Your answer is a copy of every line in the records where "IBIS" appears.

(Difference listings)
#####

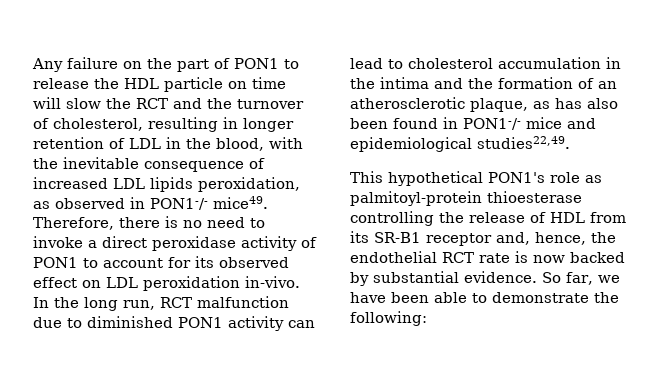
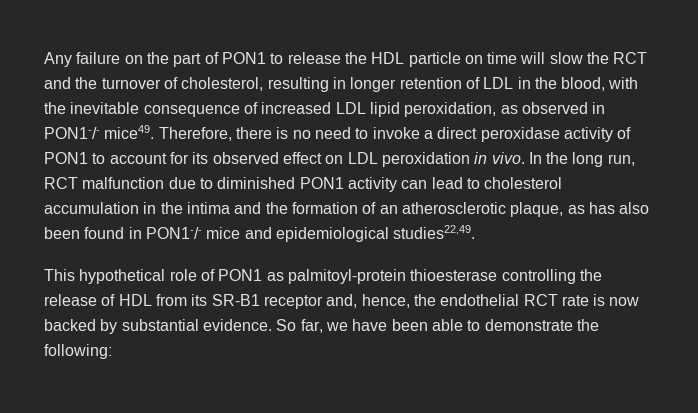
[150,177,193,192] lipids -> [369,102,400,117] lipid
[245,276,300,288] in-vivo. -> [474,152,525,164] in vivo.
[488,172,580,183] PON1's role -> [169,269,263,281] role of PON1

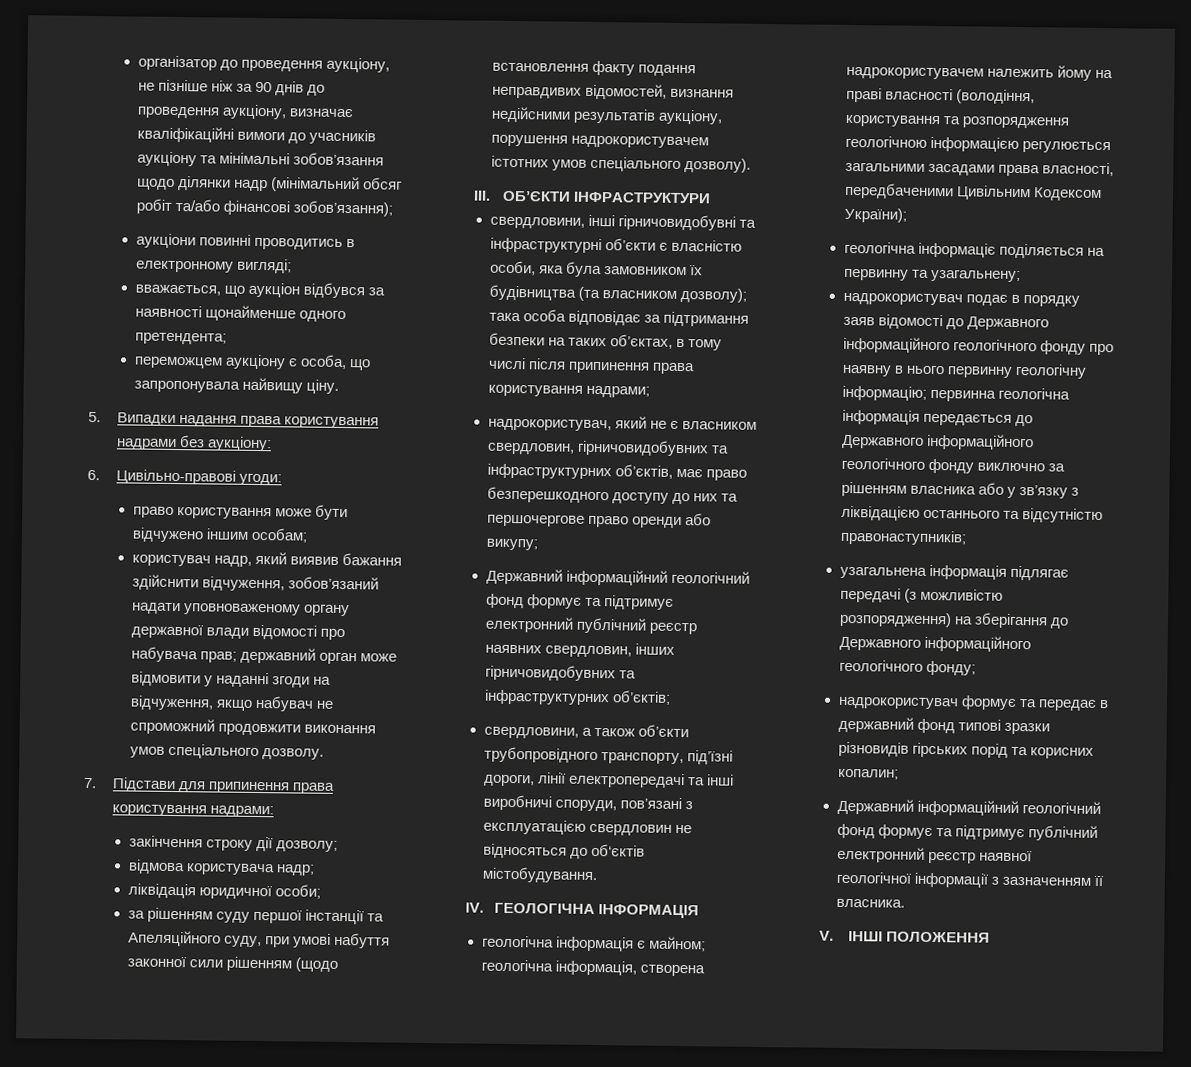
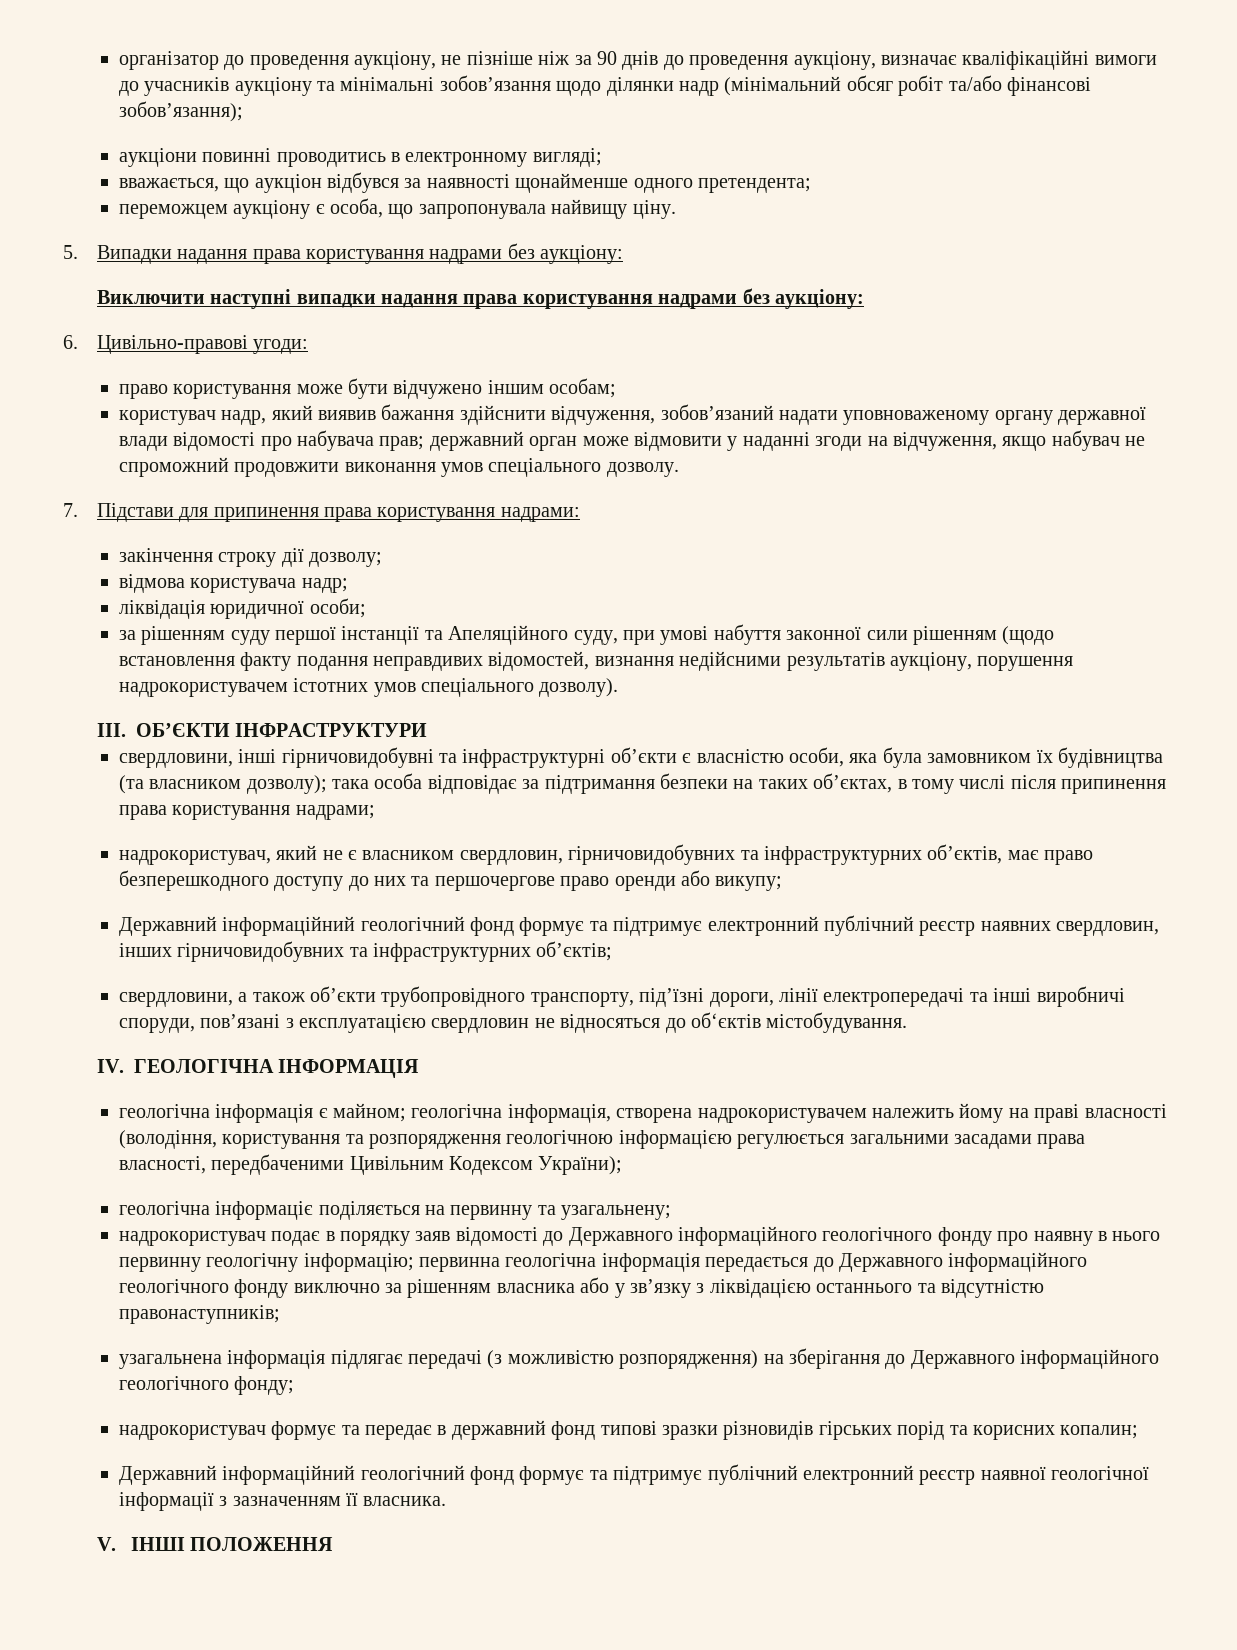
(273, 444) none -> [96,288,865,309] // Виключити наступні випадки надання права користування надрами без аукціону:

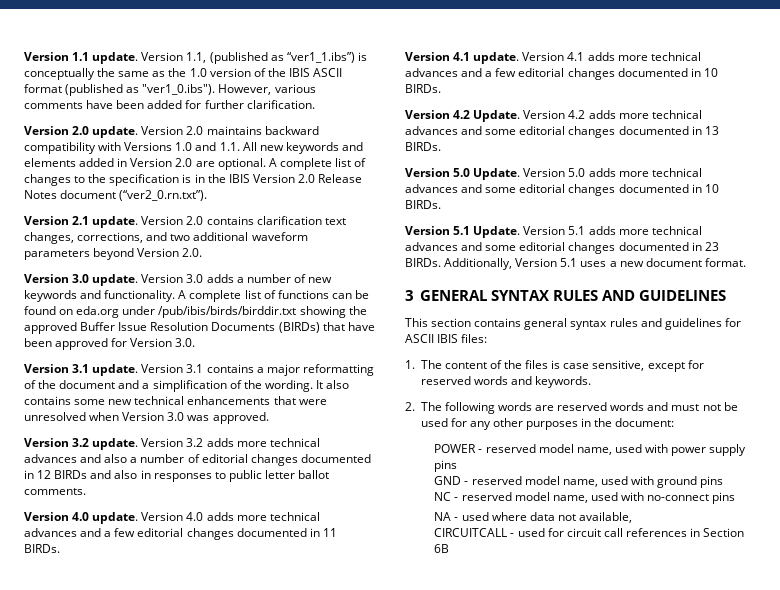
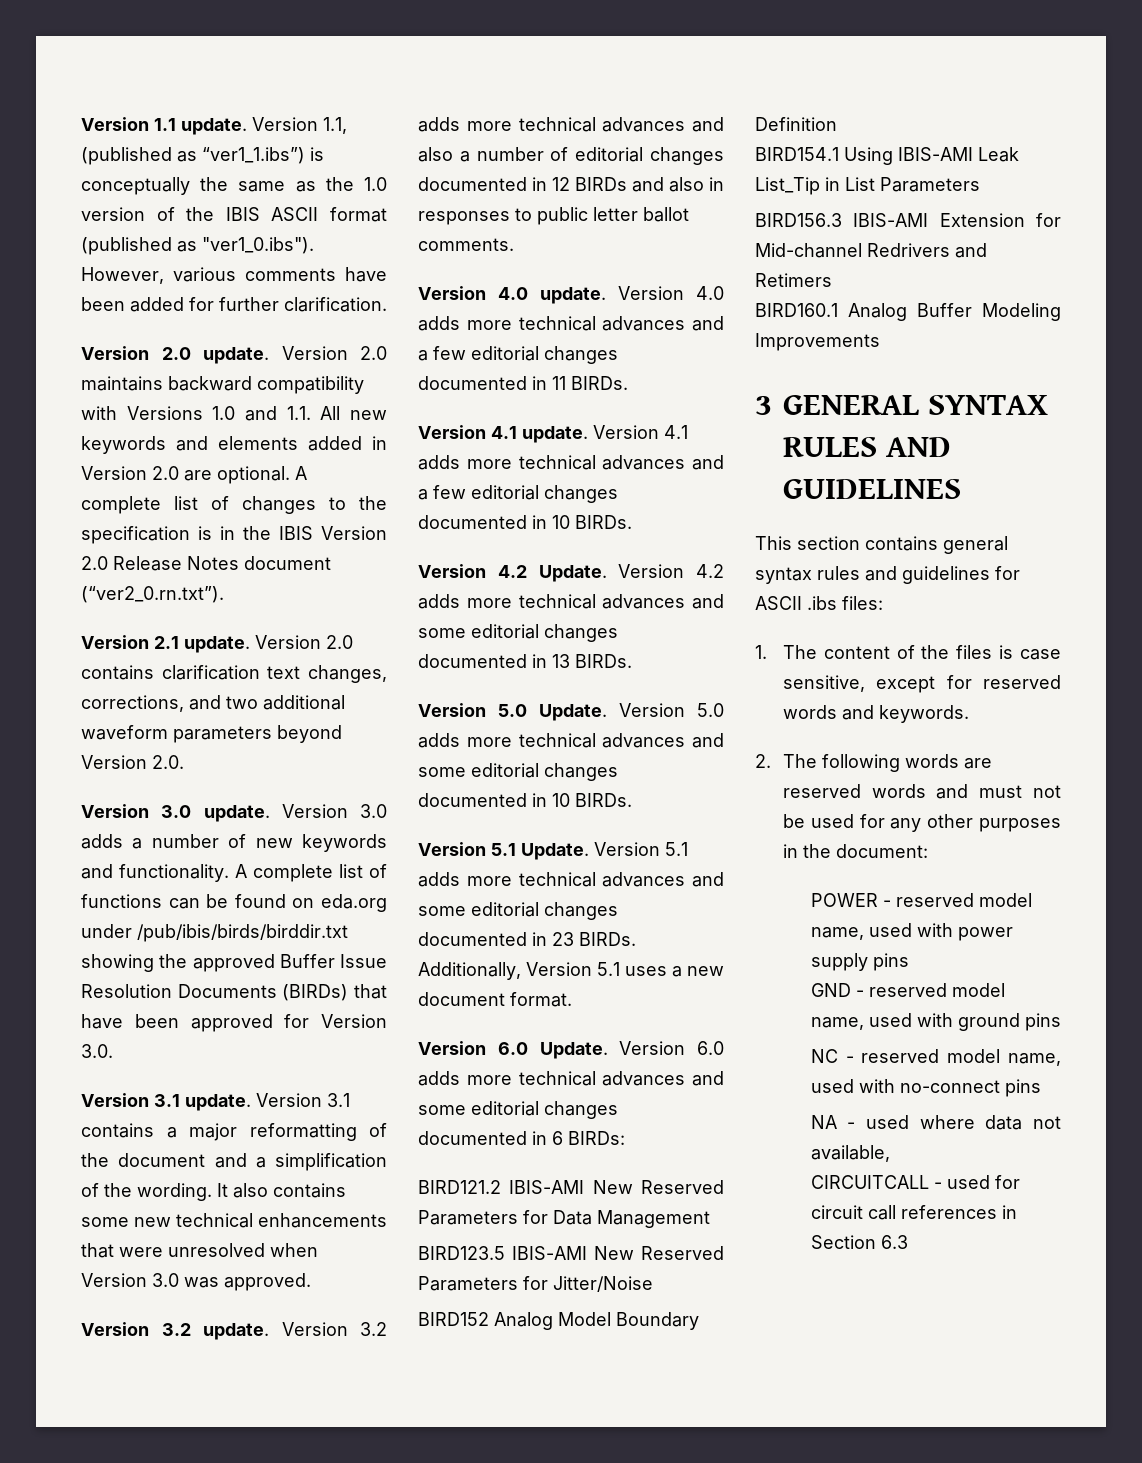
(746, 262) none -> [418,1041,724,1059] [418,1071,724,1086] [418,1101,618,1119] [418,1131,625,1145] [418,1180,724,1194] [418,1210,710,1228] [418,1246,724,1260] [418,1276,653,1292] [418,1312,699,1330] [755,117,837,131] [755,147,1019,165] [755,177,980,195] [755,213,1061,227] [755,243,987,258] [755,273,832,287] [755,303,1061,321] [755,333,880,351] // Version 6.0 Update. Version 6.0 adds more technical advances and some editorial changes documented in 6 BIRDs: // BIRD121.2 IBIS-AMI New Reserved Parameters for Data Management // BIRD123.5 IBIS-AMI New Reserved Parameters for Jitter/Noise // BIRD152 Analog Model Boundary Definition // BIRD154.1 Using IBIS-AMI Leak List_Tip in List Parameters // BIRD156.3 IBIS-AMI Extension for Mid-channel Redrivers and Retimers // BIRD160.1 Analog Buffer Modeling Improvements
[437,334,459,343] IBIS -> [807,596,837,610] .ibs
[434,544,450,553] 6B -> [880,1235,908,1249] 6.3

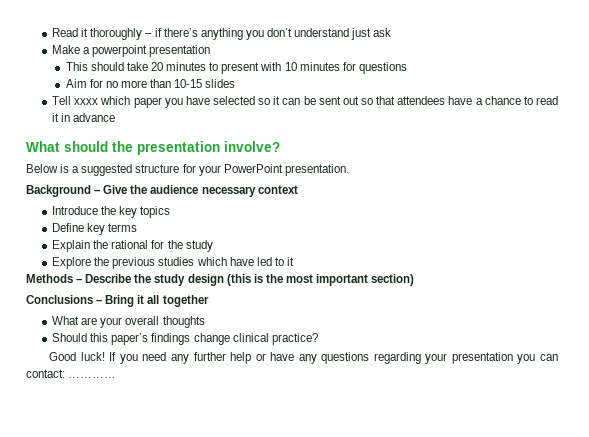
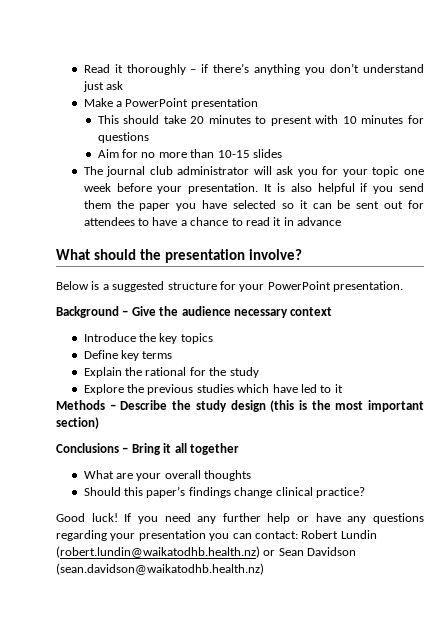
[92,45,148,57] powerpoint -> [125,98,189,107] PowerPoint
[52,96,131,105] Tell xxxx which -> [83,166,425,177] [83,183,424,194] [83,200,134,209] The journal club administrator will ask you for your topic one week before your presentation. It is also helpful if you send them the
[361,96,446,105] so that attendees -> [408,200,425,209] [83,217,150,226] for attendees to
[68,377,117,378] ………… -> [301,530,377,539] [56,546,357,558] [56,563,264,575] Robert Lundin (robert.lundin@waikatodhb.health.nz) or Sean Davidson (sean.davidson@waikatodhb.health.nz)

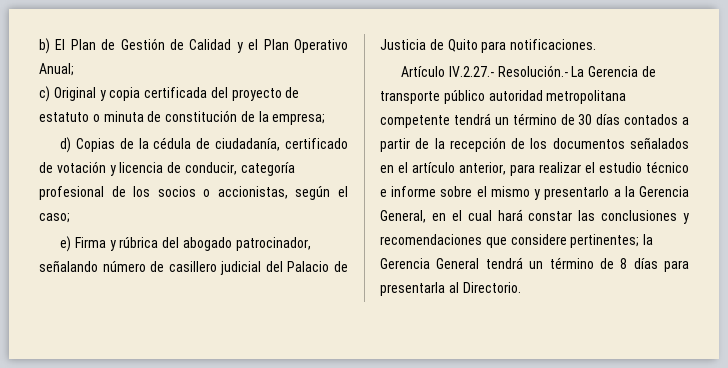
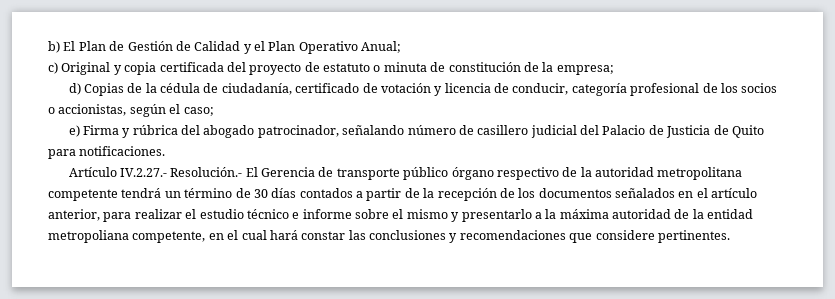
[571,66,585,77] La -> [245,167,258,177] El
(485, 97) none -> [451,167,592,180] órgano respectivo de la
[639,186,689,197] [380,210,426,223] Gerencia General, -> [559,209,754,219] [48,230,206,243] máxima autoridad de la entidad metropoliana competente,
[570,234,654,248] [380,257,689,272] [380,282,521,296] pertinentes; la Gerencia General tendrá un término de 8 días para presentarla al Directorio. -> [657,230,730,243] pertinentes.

#####

Output for this exercise
(746, 262) none -> [418,1041,724,1059] [418,1071,724,1086] [418,1101,618,1119] [418,1131,625,1145] [418,1180,724,1194] [418,1210,710,1228] [418,1246,724,1260] [418,1276,653,1292] [418,1312,699,1330] [755,117,837,131] [755,147,1019,165] [755,177,980,195] [755,213,1061,227] [755,243,987,258] [755,273,832,287] [755,303,1061,321] [755,333,880,351] // Version 6.0 Update. Version 6.0 adds more technical advances and some editorial changes documented in 6 BIRDs: // BIRD121.2 IBIS-AMI New Reserved Parameters for Data Management // BIRD123.5 IBIS-AMI New Reserved Parameters for Jitter/Noise // BIRD152 Analog Model Boundary Definition // BIRD154.1 Using IBIS-AMI Leak List_Tip in List Parameters // BIRD156.3 IBIS-AMI Extension for Mid-channel Redrivers and Retimers // BIRD160.1 Analog Buffer Modeling Improvements
[437,334,459,343] IBIS -> [807,596,837,610] .ibs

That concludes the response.